The consequences of this decision cannot be underestimated:

For the first time in our nation’s history, students at unionized campuses who are given the opportunity to teach or do research as part of their degree program or university experience will have to join a union or pay an agency fee in order to obtain their degree. This will transform an educational experience into a mere job.

Also for the first time in our history, research assistants—virtually all of whom in the hard sciences are required to engage in research and produce original results in order to write their dissertation—will be considered employees whose wages, hours and other “terms and conditions of employment” will be subject to bargaining on unionized campuses. This will transform the very purpose of their education into a job about which an outside union can insist on bargaining.

 

Disputes about what constitutes “wages” will require years of litigation, since the NLRB’s decision identified the stipends typically awarded to graduate students at elite institutions as wages where the requirement of teaching or research is embedded into the curricular requirement for such students.

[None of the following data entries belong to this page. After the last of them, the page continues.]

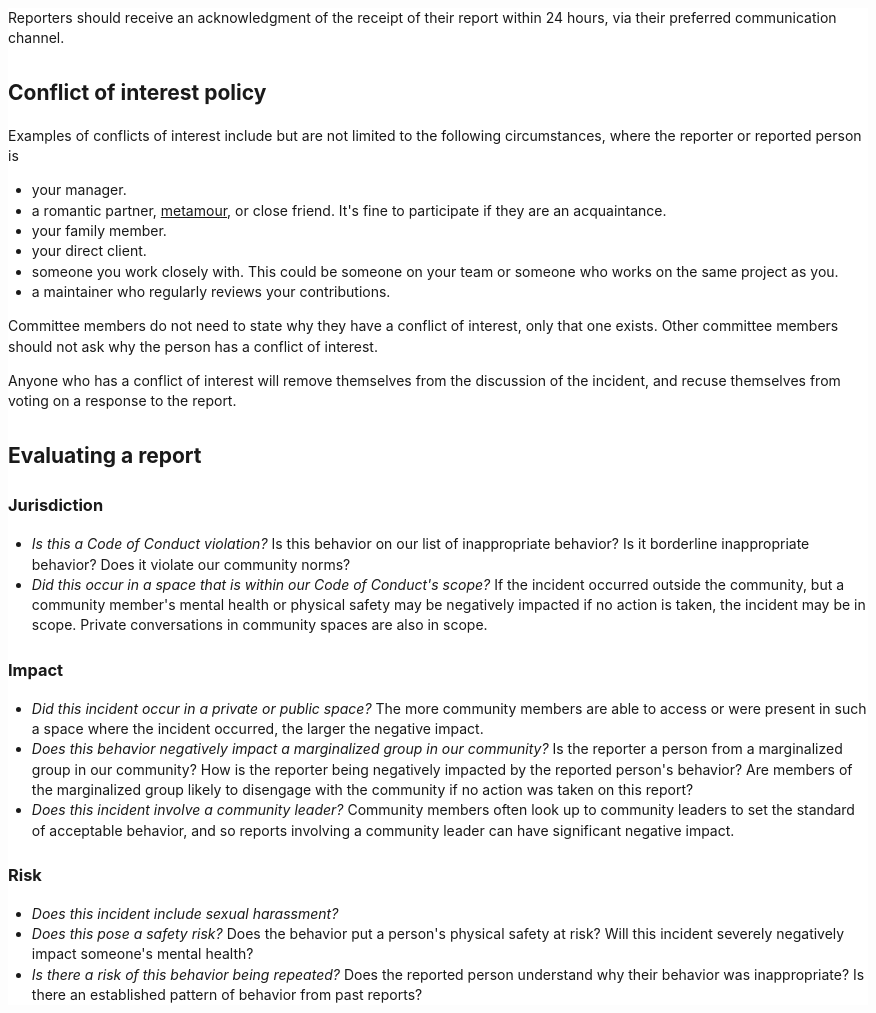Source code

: Reporters should receive an acknowledgment of the receipt of their report within 24 hours, via their preferred communication channel.


## Conflict of interest policy

Examples of conflicts of interest include but are not limited to the following circumstances, where the reporter or reported person is

* your manager.
* a romantic partner, [metamour](https://solopoly.net/2012/09/29/whats-a-metamour-on-my-terms/), or close friend. It's fine to participate if they are an acquaintance.
* your family member.
* your direct client.
* someone you work closely with. This could be someone on your team or someone who works on the same project as you.
* a maintainer who regularly reviews your contributions.

Committee members do not need to state why they have a conflict of interest, only that one exists. Other committee members should not ask why the person has a conflict of interest.

Anyone who has a conflict of interest will remove themselves from the discussion of the incident, and recuse themselves from voting on a response to the report.


## Evaluating a report

### Jurisdiction

* _Is this a Code of Conduct violation?_ Is this behavior on our list of inappropriate behavior? Is it borderline inappropriate behavior? Does it violate our community norms?
* _Did this occur in a space that is within our Code of Conduct's scope?_ If the incident occurred outside the community, but a community member's mental health or physical safety may be negatively impacted if no action is taken, the incident may be in scope. Private conversations in community spaces are also in scope.


### Impact

* _Did this incident occur in a private or public space?_ The more community members are able to access or were present in such a space where the incident occurred, the larger the negative impact.
* _Does this behavior negatively impact a marginalized group in our community?_ Is the reporter a person from a marginalized group in our community? How is the reporter being negatively impacted by the reported person's behavior? Are members of the marginalized group likely to disengage with the community if no action was taken on this report?
* _Does this incident involve a community leader?_ Community members often look up to community leaders to set the standard of acceptable behavior, and so reports involving a community leader can have significant negative impact.


### Risk

* _Does this incident include sexual harassment?_
* _Does this pose a safety risk?_ Does the behavior put a person's physical safety at risk? Will this incident severely negatively impact someone's mental health?
* _Is there a risk of this behavior being repeated?_ Does the reported person understand why their behavior was inappropriate? Is there an established pattern of behavior from past reports?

The identification of proper subjects of bargaining will produce lengthy and complex litigation that will typically last far beyond the tenure of the students affected by those disputes. Will issues such as how many papers a teaching assistant has to grade; who will be awarded assistantships; and how many students should be in a section be considered “terms and conditions of employment” that must be bargained with a union?

The distinction between mandatory subjects of bargaining and the strictly academic issues about which universities would not have to bargain will test the limits of universities’ academic freedom. The often-Byzantine rules imposed by the NLRB on employers will now be engrafted onto unionized campuses. The NLRB has aggressively invalidated typical work rules, such as civility rules, because they allegedly chill employee rights to engage in “concerted” activity.

NLRB decisions also routinely find that employees may lawfully insult and demean their supervisors and managers as part of concerted activity. As a result, many standard campus rules may become unlawful if applied to unionized student assistants. Identification of who is an “employee” will inevitably morph into claims by unions that members of sports teams on scholarships, members of orchestras who receive stipends to go on tours, and similar student groups should be entitled to bargain about their stipends and terms and conditions of employment because they are “common-law employees.” Although the NLRB sidestepped this issue in 2015 when it declined to assert jurisdiction over Northwestern University football players, the Columbia University decision is broad enough to encompass these activities.

Private university administrators have a new, unfortunate landscape confronting them. Hopefully the NLRB’s decision will eventually reach the courts, who may bring common sense to this misguided result. Congress also may have a role in limiting the harm that will likely result from the decision. But make no mistake: This stunning decision will, if unchecked, forever change our private universities. Like it or not, applicants will no longer be “admitted” to unionized institutions; they will be new hires, no different in many respects from hourly workers in industry.

Joseph W. Ambash is the regional managing partner of the national labor and employment law firm Fisher Phillips. This first ran in the Web site of the New England Board of Higher Education (nebhe.org).